Information provided:

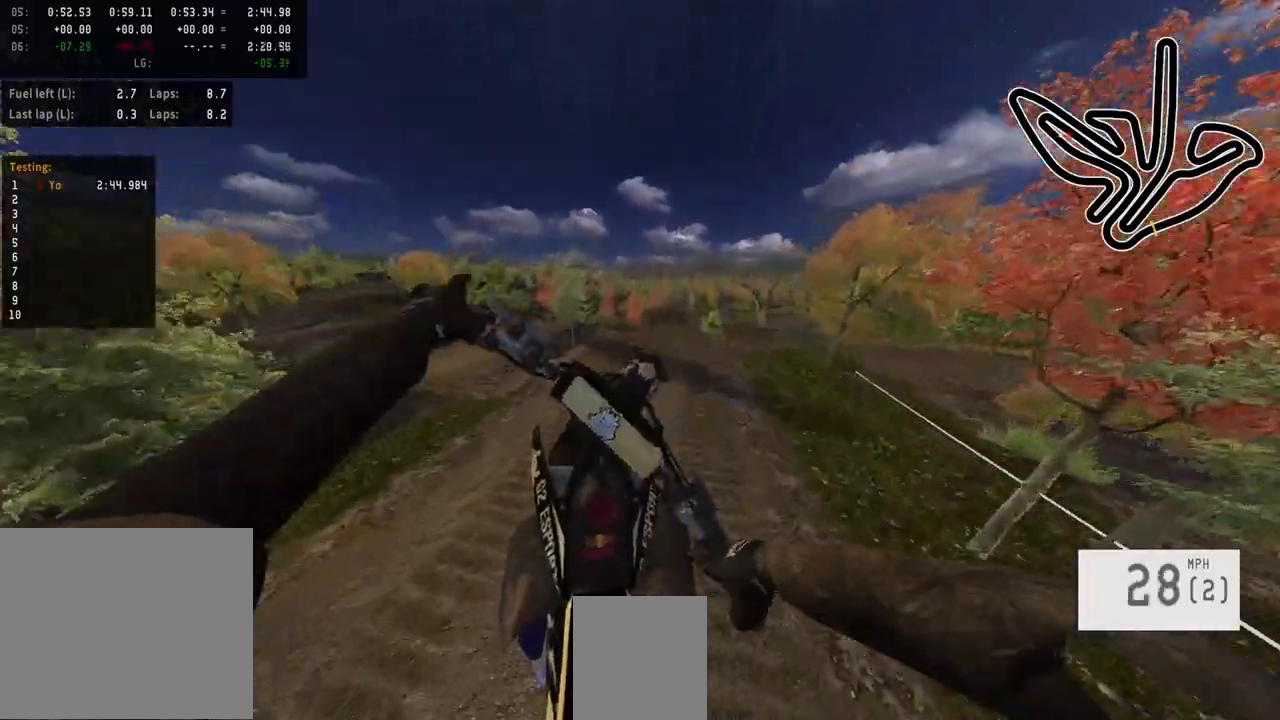
{"buttons": ["R2"], "left_stick": "up-left", "right_stick": "up", "events": [[100, "left_stick", "center"], [183, "right_stick", "up"], [383, "left_stick", "up-left"], [417, "R2", "down"]]}
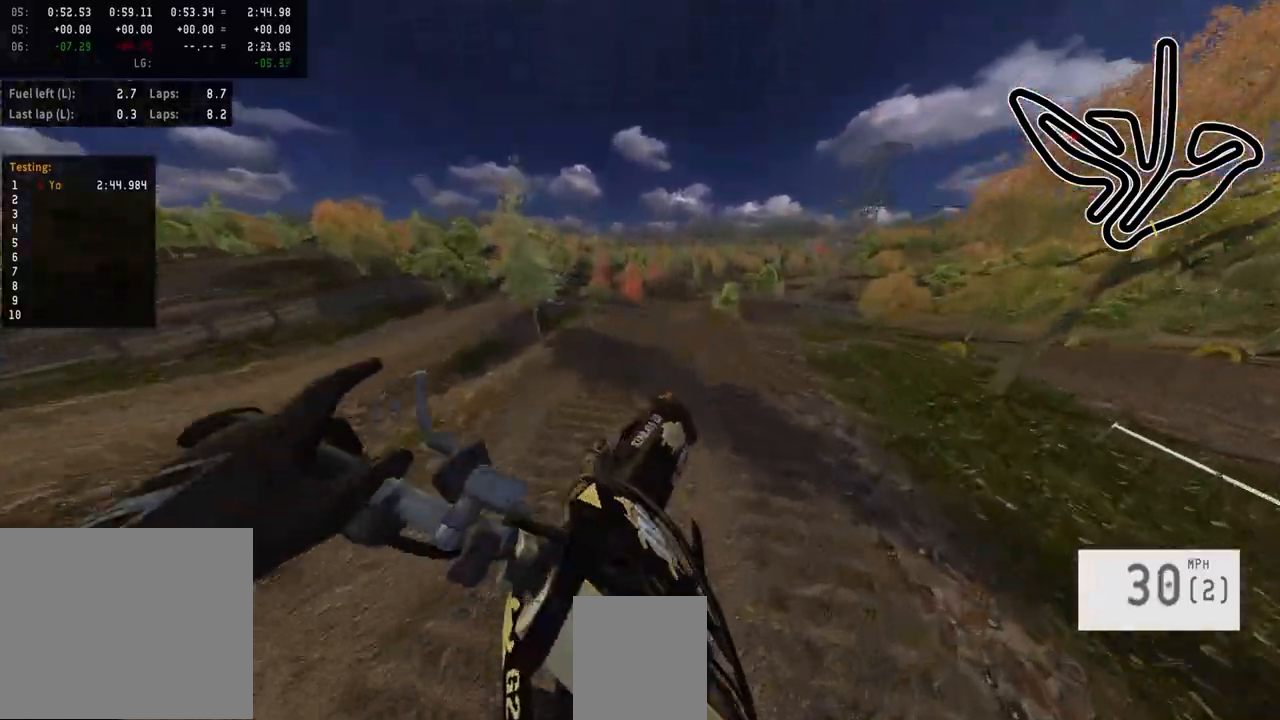
{"buttons": [], "left_stick": "center", "right_stick": "center", "events": [[50, "left_stick", "center"], [133, "left_stick", "right"], [183, "R3", "down"], [250, "R3", "up"], [417, "left_stick", "center"], [467, "R2", "up"], [483, "right_stick", "center"]]}
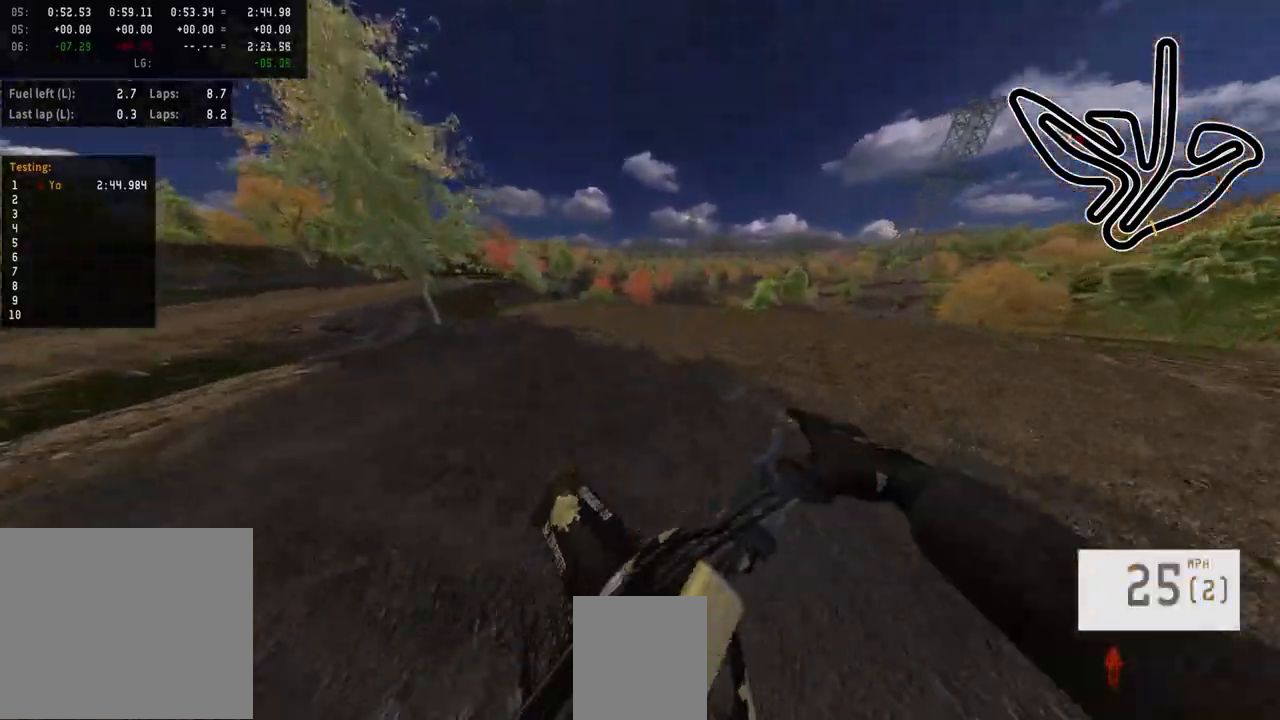
{"buttons": [], "left_stick": "center", "right_stick": "center", "events": []}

Problem description:
Where the data contains images, drop them and print the rest exactly.

Answer box:
{"buttons": ["R2"], "left_stick": "up-left", "right_stick": "up", "events": [[100, "left_stick", "center"], [183, "right_stick", "up"], [383, "left_stick", "up-left"], [417, "R2", "down"]]}
{"buttons": [], "left_stick": "center", "right_stick": "center", "events": [[50, "left_stick", "center"], [133, "left_stick", "right"], [183, "R3", "down"], [250, "R3", "up"], [417, "left_stick", "center"], [467, "R2", "up"], [483, "right_stick", "center"]]}
{"buttons": [], "left_stick": "center", "right_stick": "center", "events": []}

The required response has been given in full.